→ **Data shown**

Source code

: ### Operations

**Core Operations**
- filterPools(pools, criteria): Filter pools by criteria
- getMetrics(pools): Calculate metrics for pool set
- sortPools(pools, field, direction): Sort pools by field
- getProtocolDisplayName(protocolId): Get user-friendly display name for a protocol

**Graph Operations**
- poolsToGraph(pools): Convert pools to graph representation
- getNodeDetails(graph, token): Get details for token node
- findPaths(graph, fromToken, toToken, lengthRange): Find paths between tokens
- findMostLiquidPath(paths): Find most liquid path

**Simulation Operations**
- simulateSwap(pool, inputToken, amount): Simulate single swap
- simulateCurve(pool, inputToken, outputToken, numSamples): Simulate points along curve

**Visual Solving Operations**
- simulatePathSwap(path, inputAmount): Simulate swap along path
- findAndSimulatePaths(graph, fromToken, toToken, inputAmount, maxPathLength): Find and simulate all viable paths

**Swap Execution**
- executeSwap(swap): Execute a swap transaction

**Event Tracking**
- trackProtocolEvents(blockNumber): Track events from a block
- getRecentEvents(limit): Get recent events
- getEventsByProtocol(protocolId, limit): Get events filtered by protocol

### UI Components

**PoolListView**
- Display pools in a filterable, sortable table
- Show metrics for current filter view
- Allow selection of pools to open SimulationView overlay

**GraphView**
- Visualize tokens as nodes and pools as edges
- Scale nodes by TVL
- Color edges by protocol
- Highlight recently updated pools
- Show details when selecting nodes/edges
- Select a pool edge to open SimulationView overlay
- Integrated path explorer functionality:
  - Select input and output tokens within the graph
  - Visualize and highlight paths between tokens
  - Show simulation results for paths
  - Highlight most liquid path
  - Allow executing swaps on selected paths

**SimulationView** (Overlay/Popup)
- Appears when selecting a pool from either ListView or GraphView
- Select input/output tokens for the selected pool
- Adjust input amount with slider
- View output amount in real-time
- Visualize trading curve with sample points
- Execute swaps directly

→ **Work required**
Please repeat the entries above exactly as they read.

→ **Solution to this task**
Source code

: ### Operations

**Core Operations**
- filterPools(pools, criteria): Filter pools by criteria
- getMetrics(pools): Calculate metrics for pool set
- sortPools(pools, field, direction): Sort pools by field
- getProtocolDisplayName(protocolId): Get user-friendly display name for a protocol

**Graph Operations**
- poolsToGraph(pools): Convert pools to graph representation
- getNodeDetails(graph, token): Get details for token node
- findPaths(graph, fromToken, toToken, lengthRange): Find paths between tokens
- findMostLiquidPath(paths): Find most liquid path

**Simulation Operations**
- simulateSwap(pool, inputToken, amount): Simulate single swap
- simulateCurve(pool, inputToken, outputToken, numSamples): Simulate points along curve

**Visual Solving Operations**
- simulatePathSwap(path, inputAmount): Simulate swap along path
- findAndSimulatePaths(graph, fromToken, toToken, inputAmount, maxPathLength): Find and simulate all viable paths

**Swap Execution**
- executeSwap(swap): Execute a swap transaction

**Event Tracking**
- trackProtocolEvents(blockNumber): Track events from a block
- getRecentEvents(limit): Get recent events
- getEventsByProtocol(protocolId, limit): Get events filtered by protocol

### UI Components

**PoolListView**
- Display pools in a filterable, sortable table
- Show metrics for current filter view
- Allow selection of pools to open SimulationView overlay

**GraphView**
- Visualize tokens as nodes and pools as edges
- Scale nodes by TVL
- Color edges by protocol
- Highlight recently updated pools
- Show details when selecting nodes/edges
- Select a pool edge to open SimulationView overlay
- Integrated path explorer functionality:
  - Select input and output tokens within the graph
  - Visualize and highlight paths between tokens
  - Show simulation results for paths
  - Highlight most liquid path
  - Allow executing swaps on selected paths

**SimulationView** (Overlay/Popup)
- Appears when selecting a pool from either ListView or GraphView
- Select input/output tokens for the selected pool
- Adjust input amount with slider
- View output amount in real-time
- Visualize trading curve with sample points
- Execute swaps directly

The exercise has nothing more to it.